> **What to work on**
Tally the lines of the records below that contain the word "minutes", matching case exactly, and reply with only that number.

> **Input rows**
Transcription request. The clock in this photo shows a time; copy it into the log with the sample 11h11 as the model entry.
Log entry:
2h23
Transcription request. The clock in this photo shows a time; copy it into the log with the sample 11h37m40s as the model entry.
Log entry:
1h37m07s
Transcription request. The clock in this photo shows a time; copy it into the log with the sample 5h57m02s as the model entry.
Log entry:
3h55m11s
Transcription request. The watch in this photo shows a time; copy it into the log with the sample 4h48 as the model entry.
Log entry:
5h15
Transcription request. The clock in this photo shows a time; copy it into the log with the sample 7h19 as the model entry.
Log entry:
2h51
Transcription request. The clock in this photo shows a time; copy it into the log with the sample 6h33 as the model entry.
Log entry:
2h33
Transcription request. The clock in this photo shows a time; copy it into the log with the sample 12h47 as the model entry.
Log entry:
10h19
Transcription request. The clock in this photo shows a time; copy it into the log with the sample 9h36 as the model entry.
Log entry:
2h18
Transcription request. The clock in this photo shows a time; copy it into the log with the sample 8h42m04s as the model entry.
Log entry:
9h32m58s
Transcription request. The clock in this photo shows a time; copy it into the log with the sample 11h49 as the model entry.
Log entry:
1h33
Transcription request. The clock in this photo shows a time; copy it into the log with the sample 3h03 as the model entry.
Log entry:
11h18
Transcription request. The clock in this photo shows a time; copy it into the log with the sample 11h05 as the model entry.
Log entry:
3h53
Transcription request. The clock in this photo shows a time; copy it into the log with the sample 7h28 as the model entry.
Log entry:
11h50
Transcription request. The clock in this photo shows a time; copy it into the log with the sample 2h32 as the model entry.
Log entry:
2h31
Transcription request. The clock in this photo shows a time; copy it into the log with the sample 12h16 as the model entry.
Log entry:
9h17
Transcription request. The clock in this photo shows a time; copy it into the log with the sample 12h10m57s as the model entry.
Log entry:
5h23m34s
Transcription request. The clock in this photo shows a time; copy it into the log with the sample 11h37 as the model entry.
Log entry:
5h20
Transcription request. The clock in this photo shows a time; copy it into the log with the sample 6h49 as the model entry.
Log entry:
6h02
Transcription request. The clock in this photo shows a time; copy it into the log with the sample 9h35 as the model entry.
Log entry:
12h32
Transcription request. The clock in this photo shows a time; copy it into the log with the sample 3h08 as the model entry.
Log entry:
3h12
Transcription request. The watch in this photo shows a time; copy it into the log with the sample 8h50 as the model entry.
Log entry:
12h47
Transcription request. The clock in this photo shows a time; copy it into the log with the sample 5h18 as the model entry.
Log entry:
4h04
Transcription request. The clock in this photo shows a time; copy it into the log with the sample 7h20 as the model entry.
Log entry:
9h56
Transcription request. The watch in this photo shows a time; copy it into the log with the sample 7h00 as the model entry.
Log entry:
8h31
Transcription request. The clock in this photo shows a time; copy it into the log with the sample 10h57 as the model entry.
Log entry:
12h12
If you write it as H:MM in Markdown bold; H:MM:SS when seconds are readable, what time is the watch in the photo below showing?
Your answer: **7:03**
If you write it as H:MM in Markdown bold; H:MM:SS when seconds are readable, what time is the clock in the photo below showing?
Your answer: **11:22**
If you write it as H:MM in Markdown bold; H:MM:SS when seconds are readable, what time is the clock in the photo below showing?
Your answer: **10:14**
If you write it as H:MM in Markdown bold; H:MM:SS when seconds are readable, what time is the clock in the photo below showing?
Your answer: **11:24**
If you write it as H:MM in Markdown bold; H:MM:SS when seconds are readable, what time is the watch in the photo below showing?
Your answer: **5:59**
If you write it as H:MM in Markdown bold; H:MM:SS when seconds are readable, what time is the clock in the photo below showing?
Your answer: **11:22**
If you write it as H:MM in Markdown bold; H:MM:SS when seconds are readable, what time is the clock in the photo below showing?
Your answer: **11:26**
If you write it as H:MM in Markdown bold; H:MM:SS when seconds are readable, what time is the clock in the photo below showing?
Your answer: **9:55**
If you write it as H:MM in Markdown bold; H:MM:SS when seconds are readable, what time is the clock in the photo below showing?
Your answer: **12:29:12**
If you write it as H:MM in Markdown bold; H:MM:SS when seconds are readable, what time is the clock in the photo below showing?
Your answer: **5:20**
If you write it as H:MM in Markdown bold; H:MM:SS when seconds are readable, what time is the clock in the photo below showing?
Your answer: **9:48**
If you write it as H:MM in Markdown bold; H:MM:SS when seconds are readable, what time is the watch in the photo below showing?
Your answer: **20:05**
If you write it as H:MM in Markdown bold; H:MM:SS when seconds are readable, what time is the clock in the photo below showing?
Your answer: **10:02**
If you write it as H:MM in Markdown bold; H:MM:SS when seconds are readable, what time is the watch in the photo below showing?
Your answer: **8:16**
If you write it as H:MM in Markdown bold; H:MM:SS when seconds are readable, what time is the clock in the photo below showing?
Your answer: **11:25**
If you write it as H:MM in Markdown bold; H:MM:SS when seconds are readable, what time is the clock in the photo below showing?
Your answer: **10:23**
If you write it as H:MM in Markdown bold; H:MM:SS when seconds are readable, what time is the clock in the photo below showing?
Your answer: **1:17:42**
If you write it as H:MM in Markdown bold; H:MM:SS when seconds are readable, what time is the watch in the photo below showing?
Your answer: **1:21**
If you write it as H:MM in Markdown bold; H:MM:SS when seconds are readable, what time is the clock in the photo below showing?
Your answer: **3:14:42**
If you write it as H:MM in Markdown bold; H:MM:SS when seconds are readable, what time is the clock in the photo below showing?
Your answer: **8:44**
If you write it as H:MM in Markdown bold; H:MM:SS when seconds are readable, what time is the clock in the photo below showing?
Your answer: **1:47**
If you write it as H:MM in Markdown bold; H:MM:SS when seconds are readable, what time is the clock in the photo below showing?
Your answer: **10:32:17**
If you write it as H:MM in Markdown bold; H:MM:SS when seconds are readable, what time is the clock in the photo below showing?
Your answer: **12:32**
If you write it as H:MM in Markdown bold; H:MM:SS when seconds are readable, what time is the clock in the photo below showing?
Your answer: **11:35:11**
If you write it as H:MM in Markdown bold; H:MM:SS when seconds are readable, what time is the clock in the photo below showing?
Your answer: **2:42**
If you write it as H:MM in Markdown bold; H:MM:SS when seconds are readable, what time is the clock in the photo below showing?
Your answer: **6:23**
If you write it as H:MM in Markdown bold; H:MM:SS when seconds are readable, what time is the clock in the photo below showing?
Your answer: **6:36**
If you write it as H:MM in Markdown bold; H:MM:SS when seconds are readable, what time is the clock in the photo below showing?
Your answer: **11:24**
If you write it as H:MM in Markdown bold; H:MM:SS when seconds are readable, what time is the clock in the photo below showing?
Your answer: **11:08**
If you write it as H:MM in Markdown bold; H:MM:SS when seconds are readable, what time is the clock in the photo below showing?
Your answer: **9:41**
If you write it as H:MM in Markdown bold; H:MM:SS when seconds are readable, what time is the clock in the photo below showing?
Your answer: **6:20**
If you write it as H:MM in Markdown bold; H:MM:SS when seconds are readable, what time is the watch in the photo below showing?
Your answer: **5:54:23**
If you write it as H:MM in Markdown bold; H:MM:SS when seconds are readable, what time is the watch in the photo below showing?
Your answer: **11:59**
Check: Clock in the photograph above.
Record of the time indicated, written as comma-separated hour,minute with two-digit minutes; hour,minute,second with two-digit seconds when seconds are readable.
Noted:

> **Output of the exercise**
1